Viaggio a Riva del Garda: lo scrigno di tesori dell’Inviolata

Riva del Garda è una cittadina con una forte vocazione per l’Arte, elemento primitivo rispetto alla modernistica vocazione turistica – è chiaro l’uno non esclude l’altra, anzi si completano a vicenda – lo testimonia la potenza della natura, con le sue forme astratte e perfette, i toni di colore cangianti e le foschie ispiratrici “en plein air” del lungolago; potremmo dire il fascino del contemporaneo fotografico. Ma a Riva del Garda c’è molto altro, qualcosa di più complesso e strutturato, un messaggio, anzi un “antico” protocollo di comunicazione: dati e memoria storica da non sottovalutare. Un vero è proprio scrigno di tesori artistici celati da un nudo cofanetto in un gradevole stile Neoclassico primo settecentesco, La Chiesa della Beata Vergine dell’Inviolata.

L’interno della chiesetta annessa al monastero è senza dubbio di uno splendido stile “barocco” realizzato all’alba del XVII Secolo. L’elemento distintivo della bellezza rara di questo edificio sacro è nel suo ventre, anzi, per usare il simbolismo dei suoi ideatori, nella sua anima. E sì, perché il messaggio tramandato è chiaro “la bellezza dell’uomo deve essere dentro” e non esteriormente come avviene spesso nella realtà. E’ così che questo gioiello barocco nasconde la bellezza interiore allo sguardo superficiale della contemporaneità, invitando ad entrare per capire meglio il messaggio nascosto.

Giungervi è facile, se si arriva nella splendida città affacciata sulla sponda stretta del lago più grande d’Italia, è meglio giungervi da Arco, la trovereste proprio di fronte a voi, mentre, come me, siete impegnati dalla ricerca di un parcheggio utile. In realtà basta lasciare l’auto in uno dei tanti spazi previsti per lo stazionamento degli autoveicoli, proprio lì, nei dintorni della splendida Chiesa. Attenzione però, non fatevi tradire dall’aspetto esteriore, semplice, lineare, che nulla ha di baroccheggiante, di arzigogolato: la chiesetta è una sintesi geometrica perfetta, salda, compatta, senza decorazioni superflue.

=== CONSEGNA 1 ===
Riporta dal brano su Riva del Garda il tratto che va da "L’interno della chiesetta" fino a "il messaggio nascosto.".
=== CONSEGNA 2 ===
Secondo il brano su Riva del Garda, perché la bellezza della Chiesa dell'Inviolata si trova all'interno e non all'esterno? Rispondi in una, due o tre frasi.
Il materiale che segue è indipendente dal brano.

(Voci di dati estratti)
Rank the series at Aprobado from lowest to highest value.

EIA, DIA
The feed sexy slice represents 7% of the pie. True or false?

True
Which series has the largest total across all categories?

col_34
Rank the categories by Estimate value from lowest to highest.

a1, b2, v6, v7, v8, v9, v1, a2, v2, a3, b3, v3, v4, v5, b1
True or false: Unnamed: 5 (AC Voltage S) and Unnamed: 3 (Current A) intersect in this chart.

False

...

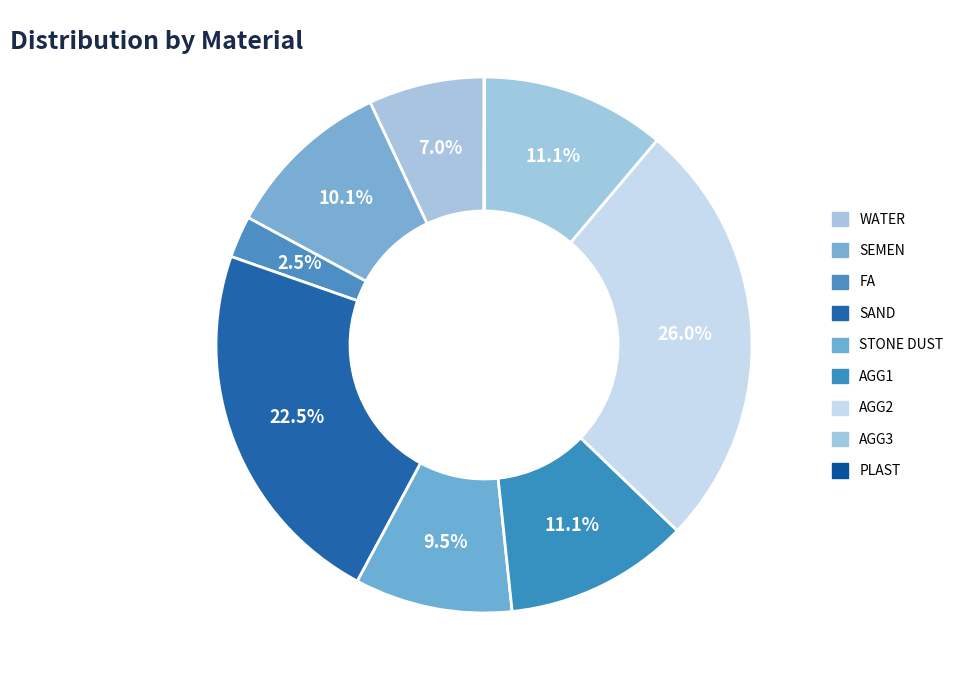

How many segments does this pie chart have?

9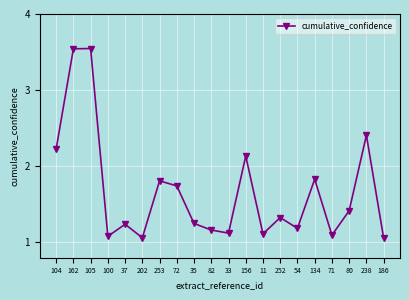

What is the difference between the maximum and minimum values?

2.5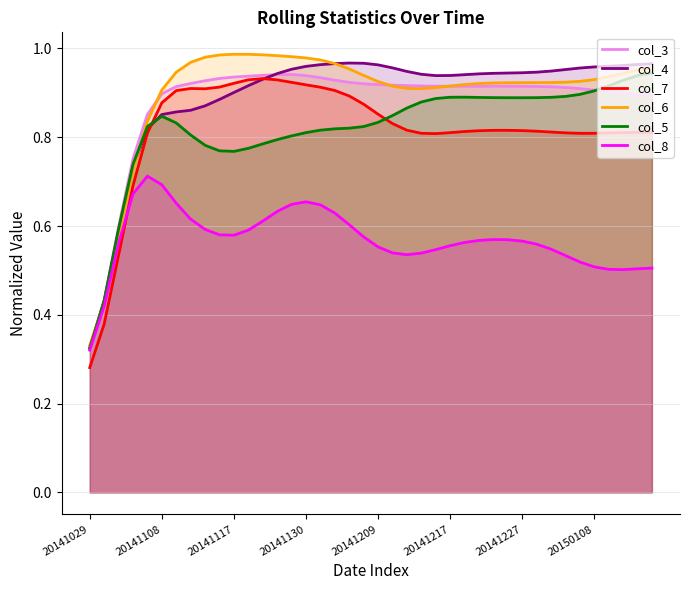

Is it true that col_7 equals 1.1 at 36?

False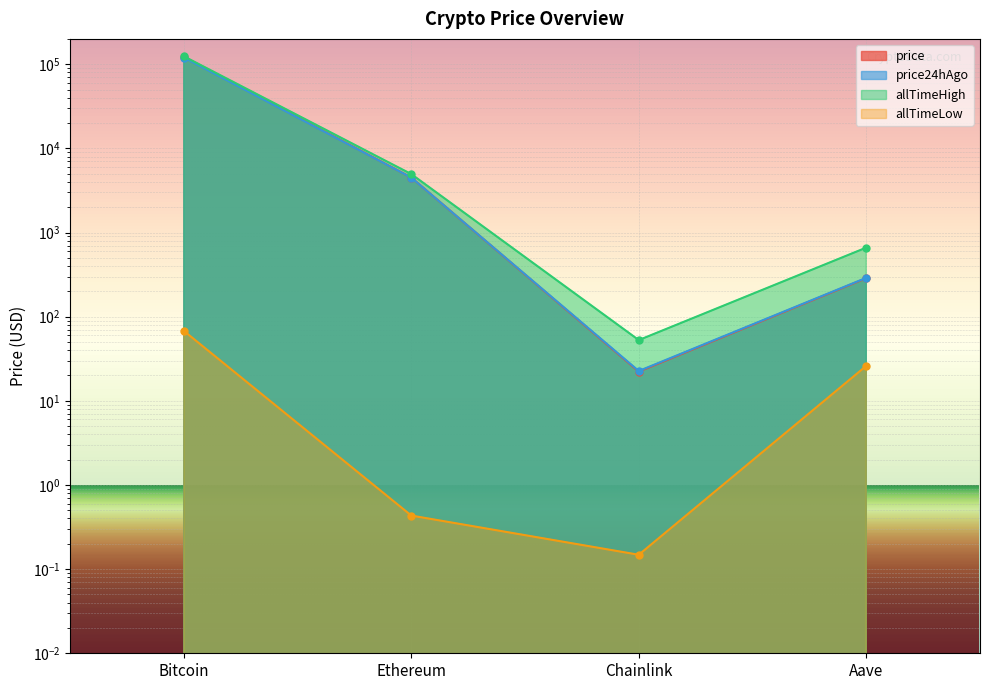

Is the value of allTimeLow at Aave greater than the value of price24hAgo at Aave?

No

==

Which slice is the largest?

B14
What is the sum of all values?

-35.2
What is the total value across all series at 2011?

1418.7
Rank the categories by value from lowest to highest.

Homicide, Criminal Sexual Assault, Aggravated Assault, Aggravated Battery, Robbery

=== RISPOSTA 1 ===
L’interno della chiesetta annessa al monastero è senza dubbio di uno splendido stile “barocco” realizzato all’alba del XVII Secolo. L’elemento distintivo della bellezza rara di questo edificio sacro è nel suo ventre, anzi, per usare il simbolismo dei suoi ideatori, nella sua anima. E sì, perché il messaggio tramandato è chiaro “la bellezza dell’uomo deve essere dentro” e non esteriormente come avviene spesso nella realtà. E’ così che questo gioiello barocco nasconde la bellezza interiore allo sguardo superficiale della contemporaneità, invitando ad entrare per capire meglio il messaggio nascosto.

=== RISPOSTA 2 ===
I suoi ideatori volevano tramandare il messaggio che la bellezza dell'uomo deve essere dentro e non esteriore. Per questo la chiesa nasconde la sua bellezza barocca nel ventre, cioè nella sua anima, dietro un aspetto esterno semplice e lineare, e invita a entrare per capire il messaggio nascosto.